2017-05-03 13:23:00

Putin e Trump a colloquio su Siria e Corea del Nord


Contatti ad alto livello in corso sulle crisi del mondo. Dopo il recente colloquio telefonico, il presidente americano Trump e quello russo Putin potrebbero avere a luglio il primo faccia a faccia in occasione del G20. Intanto il capo della Casa Bianca ha ricevuto il presidente palestinese Abu Mazen, mentre Putin ha incontrato il cancelliere tedesco Angela Merkel. Sulle motivazioni di questi contatti, Giancarlo La Vella ha intervistato Germano Dottori, docente di Studi Strategici alla Luiss “Guido Carli” di Roma:

R. - Il presidente americano intende promuovere un’azione di stabilizzazione a vasto raggio e non proseguire, certamente, sulla strada che ha portato negli scorsi anni all’accentuazione dell’instabilità. Questo perché soltanto un mondo più stabile può consentire all’America di ripiegare su se stessa, di concentrarsi sulla soluzione dei propri problemi interni e, soprattutto, sul rilancio delle proprie capacità manifatturiere, che è un po’ l’obiettivo a cui Trump ha legato non poche delle sue fortune elettorali.
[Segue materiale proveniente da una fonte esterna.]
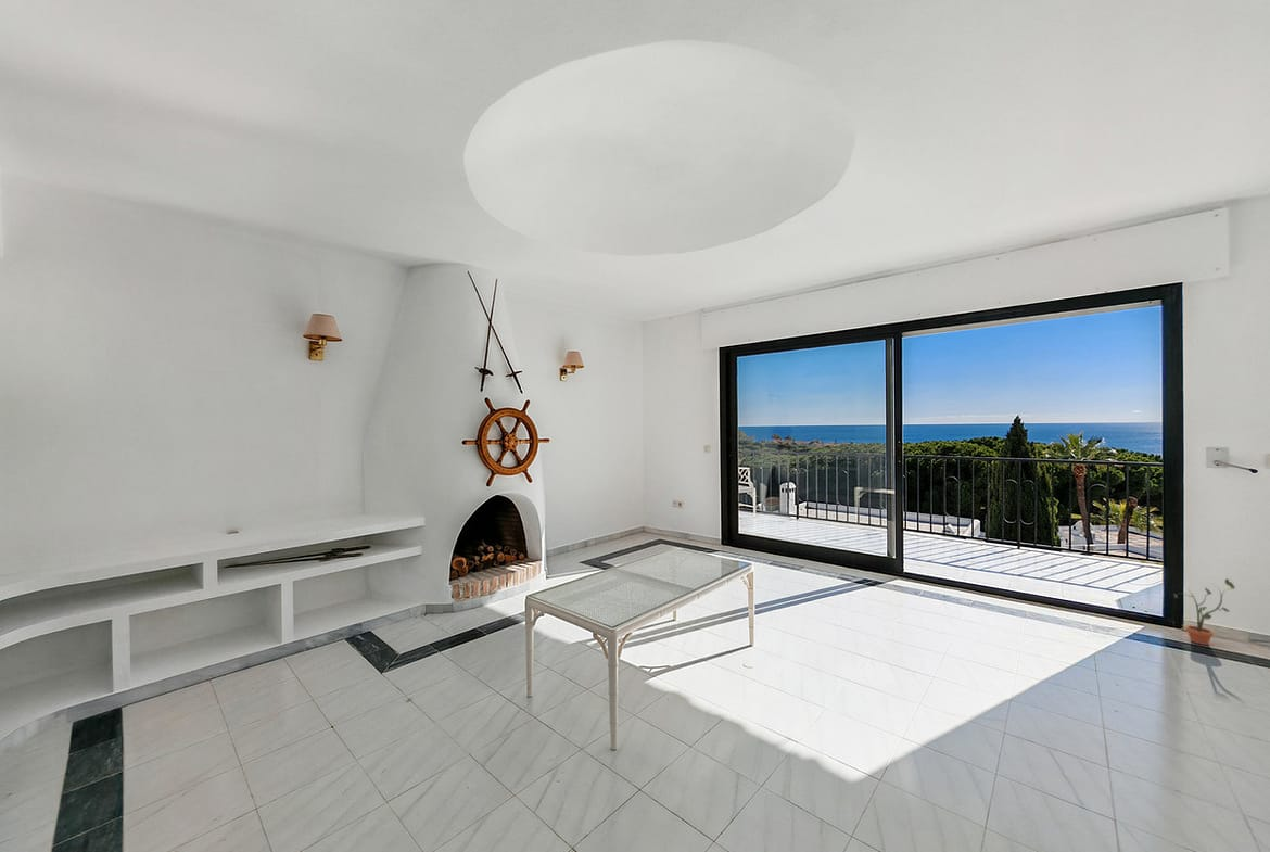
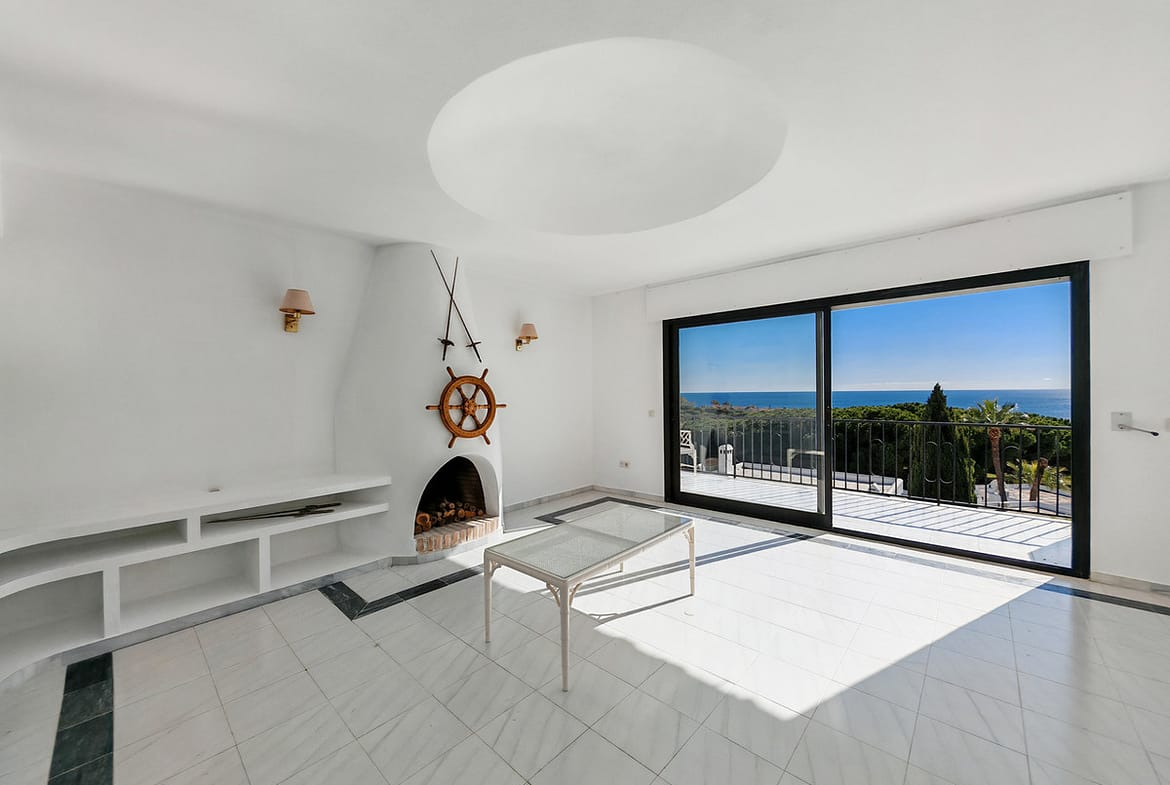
- potted plant [1173,577,1236,646]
I problemi che sono insorti con Putin nel passato recente sono stati in larga misura determinati dalla necessità di Trump di proteggersi rispetto all’accusa di essere un presidente eccessivamente filorusso in un Paese che, evidentemente, fatica ancora a digerire alcuni riflessi della lunga eredità della Guerra Fredda.

D. - Questo dialogo potrebbe diventare a tre con l’inserimento anche della Cina?

R. - Ritengo che al momento Trump privilegi soprattutto i contatti bilaterali a seconda della crisi o del teatro regionali di riferimento. È evidente che nel caso della Corea del Nord l’interlocutore principale di Trump è proprio la Cina, mentre in Medio Oriente è chiaro che la Russia è un interlocutore privilegiato degli Stati Uniti. Vedo meno forte un ruolo della Russia invece nel teatro nordcoreano.

D. - Questi colloqui fanno pensare al tentativo di porre fine definitivamente alla crisi più grave, che è quella siriana?

R. - Sicuramente c’è l’intenzione di lavorare insieme per rendere più vicina la soluzione del problema siriano. Penso che comunque la soluzione sia ancora abbastanza lontana, perché non ci sono realtà sul terreno che la permettono. Per fare la pace in Siria bisogna che le varie componenti, che si sono affrontate in questi anni, stabiliscano delle proprie aree di controllo principale, per poi dar vita, su queste basi, ad una specie di confederazione, un po’ come è accaduto a suo tempo negli Anni ’90 in Bosnia Erzegovina. Gli accordi di Dayton hanno consentito di porre fine a una strage di straordinaria violenza. Quindi anche quella potrebbe essere una soluzione che va preparata. Ovviamente occorre anche venga sconfitto lo Stato Islamico. Comunque è importante che gli Stati Uniti e la Russia collaborino su questo dossier, perché altrimenti non si va molto lontani. Ma credo che, di fatto, non abbiano mai smesso di dialogare e comunque di fare delle cose insieme, anche al riparo da sguardi indiscreti.